I understand the anger and frustration, and the belief that the procedures of the House of Commons have been changed in a way that was almost impossible to foresee for those of us who spent years there—I was there for 26 years. Nevertheless, it has done it; nevertheless, the Speaker has ruled; and, nevertheless, even by one vote, the Bill has been passed. We in this House have to be very careful about stopping this Bill. We may take a long time on it, and we may raise very serious constitutional questions about the way the House of Commons has behaved and urge it to change its procedures for the future, but if the word were to go out that the House of Lords had blocked the Bill, it would raise a very serious question. I have never made any secret of my view that this House needs very substantial reform, and if noble Lords want to bring on the day that this House is changed in a very substantial way, it will happen. Noble Lords need to be extremely careful.

One thing I urge the House to remember is that, at long last, the Prime Minister of this country and the leader of the Opposition are meeting in what appears to be a climate of compromise with a readiness to try to put the country’s interest first. It may or may not succeed, but it is profoundly to be hoped that it does.

How will this whole thing look, against that atmosphere and that priority, to the 27 countries that will have to consider this Bill, if it were to become an Act? The Prime Minister has already indicated what she wishes to do, but they are in control of the procedure. Many times in this whole debate about Europe, I warned this House about Article 50, which we should never have used. It is deliberately designed to stop the sort of normal compromise and agreement which has proceeded in both Houses over many years. We are not in a so-called negotiation, and people are now seeing it. In front of us, we have a proposal from 27 countries. It may be that the Prime Minister is ready to go along with it, and perhaps the House will eventually, but it is not a negotiated procedure in the normal sense of the word, and those countries have the right to make the decision about whether to allow a postponement.

Furthermore, something we should consider is that it has to be unanimous, so just one country can refuse. We know they are thinking very carefully about whether they will allow this. Even if we get around it procedurally, they are worried about its implications for the whole tone and debate in their countries when electing the new European Parliament. The way we debate here and in the other place will go a long way to deciding whether they will wish to accept a postponement, which I profoundly hope they do. Do not think that we are in a little bubble here which has no implications for anything else.

This country has a long record of accepting international treaties. This country has a long record of sending its Ministers, particularly its Foreign Secretary, out to negotiate under the royal prerogative. It was a great mistake when we changed the royal prerogative and the right of a Minister to go into an international treaty to trade across the table and to come back to Parliament and ask for a yes or no.

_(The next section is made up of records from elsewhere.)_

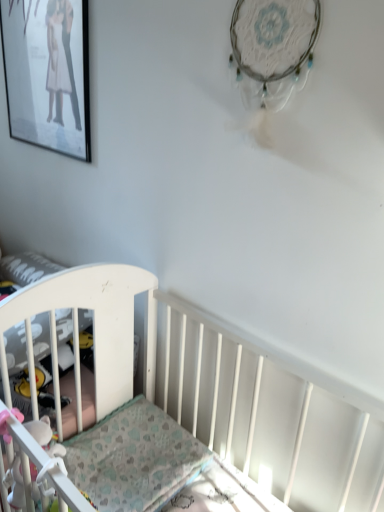
Question: Should I look upward or downward to see white fabric toy at lower left?

Choices:
 (A) down
 (B) up

Answer: (A)

Question: Does patterned fabric mattress at lower left have a lesser height compared to matte black picture frame at upper left?

Choices:
 (A) yes
 (B) no

Answer: (A)

Question: From a real-world perspective, does patterned fabric mattress at lower left sit lower than matte black picture frame at upper left?

Choices:
 (A) no
 (B) yes

Answer: (B)

Question: Is patterned fabric mattress at lower left oriented away from matte black picture frame at upper left?

Choices:
 (A) yes
 (B) no

Answer: (B)

Question: Does patterned fabric mattress at lower left have a smaller size compared to matte black picture frame at upper left?

Choices:
 (A) no
 (B) yes

Answer: (A)

Question: Can you confirm if patterned fabric mattress at lower left is bigger than matte black picture frame at upper left?

Choices:
 (A) no
 (B) yes

Answer: (B)

Question: Does patterned fabric mattress at lower left have a lesser width compared to matte black picture frame at upper left?

Choices:
 (A) no
 (B) yes

Answer: (A)

Question: Considering the relative sizes of matte black picture frame at upper left and patterned fabric mattress at lower left in the image provided, is matte black picture frame at upper left shorter than patterned fabric mattress at lower left?

Choices:
 (A) yes
 (B) no

Answer: (B)

Question: Is matte black picture frame at upper left positioned behind patterned fabric mattress at lower left?

Choices:
 (A) no
 (B) yes

Answer: (B)

Question: Could you tell me if matte black picture frame at upper left is facing patterned fabric mattress at lower left?

Choices:
 (A) yes
 (B) no

Answer: (B)

Question: Is matte black picture frame at upper left smaller than patterned fabric mattress at lower left?

Choices:
 (A) yes
 (B) no

Answer: (A)

Question: Does matte black picture frame at upper left contain patterned fabric mattress at lower left?

Choices:
 (A) no
 (B) yes

Answer: (A)

Question: Is matte black picture frame at upper left wider than patterned fabric mattress at lower left?

Choices:
 (A) no
 (B) yes

Answer: (A)

Question: Does white plastic crib at left appear on the right side of white fabric toy at lower left?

That is how we have dealt with international treaties. The obligation has been on Ministers—the Foreign Secretary and everyone else—to talk with their opposite numbers throughout a treaty-making process so that there was built-in consideration of the bipartisanship of foreign policy. Do we deny that virtue that we have had over centuries in this House and in another place, whereby international politics was, if possible, conducted under bipartisanship? Are we throwing all that out too?

Time after time during this process we have failed to understand that our own constitution is a check. Parliament—we here and those in the House of Commons—voted for a referendum, yet what does the country see? It sees an elite in both Houses, and in London, blocking the decision democratically made by the electorate in the referendum. Shame on you if you do anything to let that happen.